## Fragmento:
------------------------------------------------------------------------
Creo que convengo con Gomá y, muy modestamente, creo que así lo expuse (aquí) hace ya más de un año. Por supuesto que no me apetece nada ver roto este país ni creo que, al menos a corto plazo, esa ruptura sea un buen negocio para nadie. La independencia de Cataluña, de ser, será un trauma descomunal. Pero no es el peor de los escenarios posibles, al menos para quienes no mantenemos una concepción esencialista de la unidad de España como estado. Dos palabras de explicación: creo firmemente que España es una nación y creo que eso no contradice que, en su seno, puedan existir grupos humanos que se conciban a sí mismos también como naciones –yo mismo tampoco tendría problema en admitir, más bien todo lo contrario, que Cataluña cuenta con atributos de nación y en absoluto me parece polémico concederle ese calificativo-; no lo contradice, y tampoco descubro nada, porque en términos políticos y culturales el concepto “nación” carece de la univocidad que tiene en el campo del Derecho (constitucionalmente no hay más nación que el constituyente, la nación es sinónimo del pueblo soberano). Pero no creo, como hacen los nacionalistas, en la relación de necesidad que liga nación a estado. Por tanto, estoy perfectamente dispuesto a admitir que la nación española podrá dotarse en cada momento de distintos instrumentos jurídico-políticos para organizarse. “España” deberá ser, en cada momento, la estructura que mejor sirva a los españoles porque no tiene otra razón de ser.

Durante los últimos quinientos años, los españoles –a ratos, los ibéricos- hemos contado con una estructura unitaria. Y, con sus luces y sus sombras, esa estructura jamás ha funcionado tan bien, en términos absolutos en comparación histórica, como lo hace ahora. Ello no es incompatible con que el estado español necesite una profunda reforma, algo que es indudable, y esa reforma, con toda probabilidad, no pasa por una mayor descentralización o, al menos, no de una descentralización como se ha venido practicando aquí durante treinta años. Es verdad que recentralizar y racionalizar no son sinónimos. Hay estados descentralizados eficientes y hay estados unitarios mastodónticos e ineficaces. Al menos, deberíamos poder debatirlo. Y la cuestión catalana condiciona fuertemente ese debate, impele una necesidad que prejuzga la solución: solo hay una salida, que es, parece hacia un mayor relajamiento de los vínculos. La solución catalana puede no ser solución para los demás. Y entonces es posible que la mejor solución sea ninguna solución, sino cambiar definitivamente el esquema. Si Cataluña y el resto de España discrepan radicalmente en cuanto a cómo organizar el estado común, sí, puede que lo mejor sea que no exista ese estado común. Al día siguiente, no hay cuidado, tan españoles seguiremos siendo unos como otros (habrá quien quiera ver en esto un estigma, dejémoslo en aviso a navegantes).

Dejando de lado el escenario quizá más probable, que es la inacción o el dejar que las cosas sigan su curso a golpe de encuesta y recurso, como es propio de este gobierno de contables y abogados (del Estado, por más seña), si Rajoy ofrece algo el día después –que es hoy- ese algo, de forma más o menos rácana, seguirá, probablemente, la vía de Garicano: una profundización en el autogobierno de Cataluña sin nada a cambio excepto, claro, el aparcamiento, que veremos si es posible, no de la reivindicación, sino de su ostentación permanente. Está por ver si con pasos en el orden simbólico o no. Lo más probable, pues, es que vivamos una reedición del esquema de transacción tantas veces vivido. Los esencialistas deberían mirar estas cosas con preocupación porque la independencia de Cataluña, tan temida, no se evita, solo se aplaza.
------------------------------------------------------------------------
## Extracto de datos:
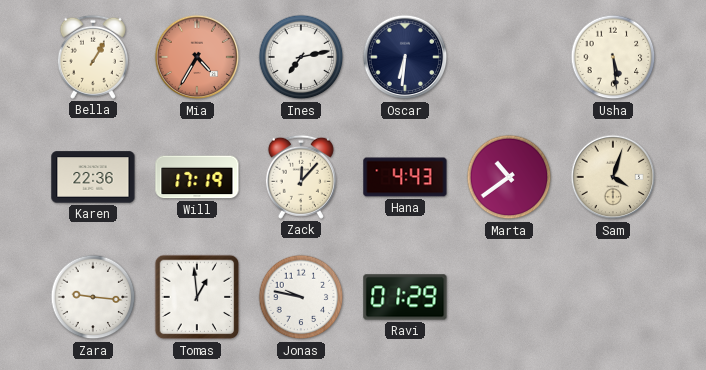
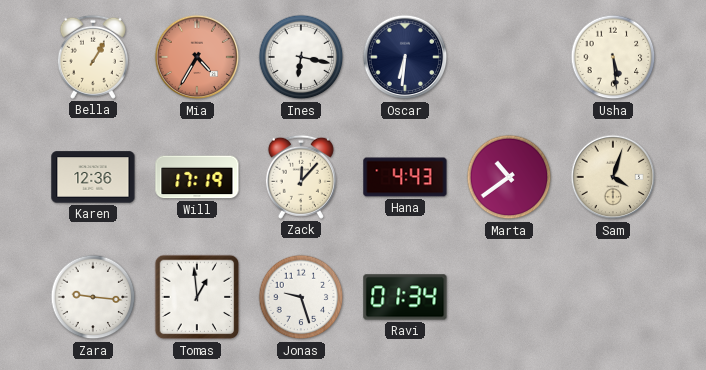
Ines: 7:13 -> 6:17
Karen: 22:36 -> 12:36
Jonas: 9:47 -> 9:27
Ravi: 01:29 -> 01:34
------------------------------------------------------------------------
## Consigna escrita A:
Según el texto sobre la independencia de Cataluña, ¿durante cuántos años han contado los españoles con una estructura unitaria?
## Consigna escrita B:
Prosiga el texto sobre la independencia de Cataluña a partir de su última oración.

## Respuesta escrita A:
Durante los últimos quinientos años.

## Respuesta escrita B:
La única transacción posible es aquella que pueda parar el proceso de erosión continua de los vínculos entre los catalanes y el resto de los españoles –como caso más grave de la erosión de los vínculos de los españoles entre sí, en general-. Lo único que asegurará la permanencia de Cataluña en España es que se detenga el proceso de belgización de nuestro país, que se detenga el proceso de reducción del carácter nacional español a un elemento superfluo. Entiéndaseme bien, no estoy abogando por vueltas a épocas pretéritas ni por la formación de ninguna clase de espíritu nacional –y cuando digo ninguno es ninguno-, sino porque la españolidad de los catalanes mantenga un mínimo carácter sustantivo que está perdiendo a marchas forzadas. “Españolidad” no es, o no debe ser, sinónimo de castellanidad, por supuesto. A menudo los catalanes dicen que nada tienen ni contra España ni contra los españoles, y es cierto, por supuesto, al menos en la mayor parte de los casos. Y que viven su condición de españoles con normalidad. Esto es menos cierto, probablemente, porque esa condición se está reduciendo a la irrelevancia. El plano simbólico se erige en esencial.

Una reforma constitucional –el único proceso que puede dar traducción jurídica a lo que venimos comentando en el plano político- es volver a barajar. Si hemos de reformar la constitución, será porque el consenso que sustentaba el viejo texto ha variado. ¿Hemos de abordar la cuestión de cómo encaja Cataluña en España para los próximos años o, más en general, podemos abordar la cuestión de la España que queremos todos? ¿Desde qué parámetros se ha de abordar esa reforma? Más concretamente, ¿qué concesiones está dispuesta a hacer Cataluña? Si la respuesta es ninguna o solo, precisamente, aceptar la existencia de España, es mejor que pasemos directamente a otra cosa, porque eso empieza a parecerse maliciosamente a aquellos planes árabes de paz que, a cambio de concesiones por parte israelí, ofrecían el reconocimiento del estado de Israel –es decir, como colofón de la negociación se ofrecía, nada más y nada menos, reconocer que la otra parte existía-. Aparte de un límite necesario –que el estado resultante sea viable y financiable- existe un límite simbólico: el estado no puede, no debe reducirse a la irrelevancia. ¿Está Cataluña dispuesta a ello? La belgización no es una solución, sino una ficción de solución. Bélgica existe porque existe Bruselas, pero no hay aquí ninguna Bruselas que justifique un absurdo semejante.

El coste de la permanencia de Cataluña en España no puede ser ni la inviabilización de España como estado ni si desaparición fáctica o su reducción a un trampantojo, que elegantemente podemos llamar confederal. Simplemente, porque es absurdo. Y si Cataluña ha de ser independiente, que lo sea. Y si ha de haber una commonwealth ibérica ya lo hablaremos luego.